The house at 11 Ingersoll Grove in Springfield, around 1938-1939. Image courtesy of the Springfield Preservation Trust.
The house in 2018:
This elegant Colonial Revival home was built in 1905, and was originally the home of Theodore H. Nye, who worked for George Nye & Co., a wholesale meat company located on Lyman Street in downtown Springfield. The company had been established by his father George, who lived next door from here, in the house on the right side of the scene. George died in 1907, and Theodore went on to hold several positions within the company, including treasurer, vice president, and ultimately president.
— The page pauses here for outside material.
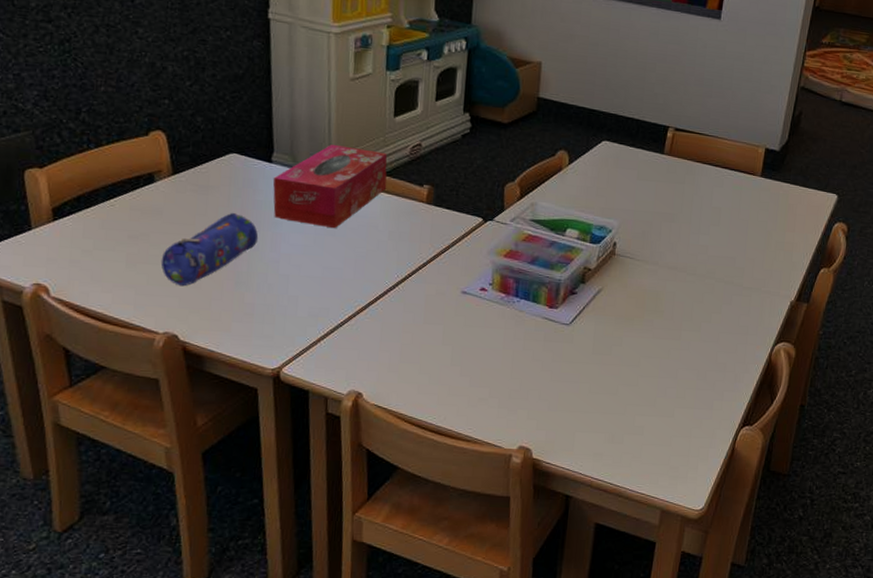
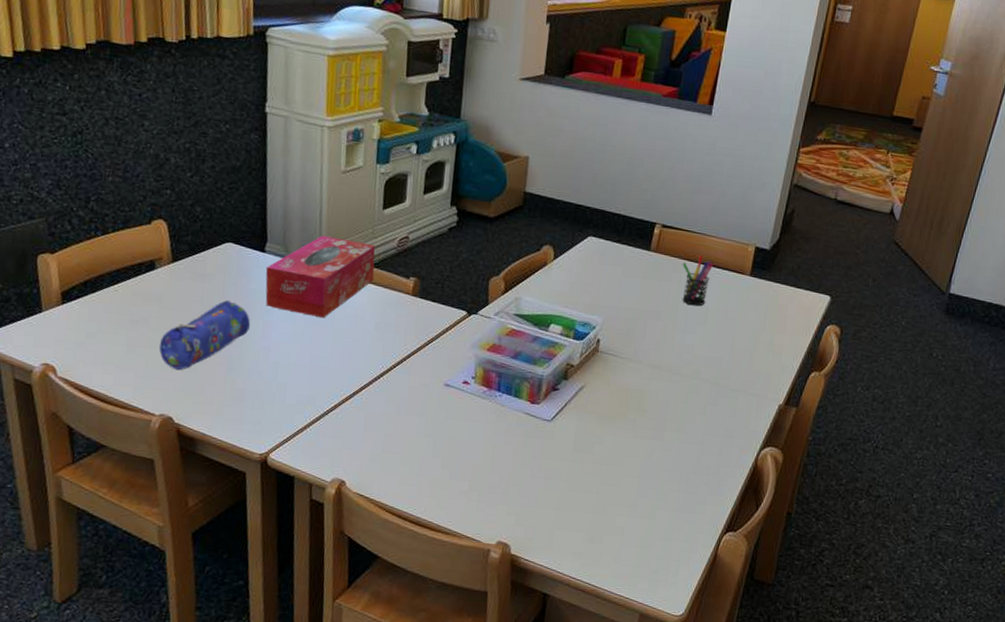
pen holder: none [695,157,725,208] -> present [682,255,713,307]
He lived here with his wife Mary and their two daughters, Gertrude and Harriet, until around 1916, when the family moved to West Springfield.
The house was subsequently owned by Charles H. Angell, actuary for the Massachusetts Mutual Life Insurance Company. He and his wife Jessie lived here with their three sons: Irving, Theodore, and Charles, Jr. However, he died in 1926, and by 1929 Jessie and the boys were living in a more modest house nearby at 198 Saint James Avenue. In the meantime, this house on Ingersoll Grove was sold to William C. Taylor, a retired merchant who had previously owned Taylor’s Music House on State Street. He and his wife Emma were living here when the first photo was taken in the late 1930s, and he remained here until his death in 1942.
Today, some 80 years after the first photo was taken, not much has changed in this scene. In a neighborhood dominated by late 19th century Queen Anne-style homes, it is one of the few early 20th century Colonial Revival homes, and it stands as a well-preserved example of this architectural style. The neighboring George Nye house on the right side is also still standing, and both of these homes are now contributing properties in the McKnight Historic District, which was added to the National Register of Historic Places in 1976.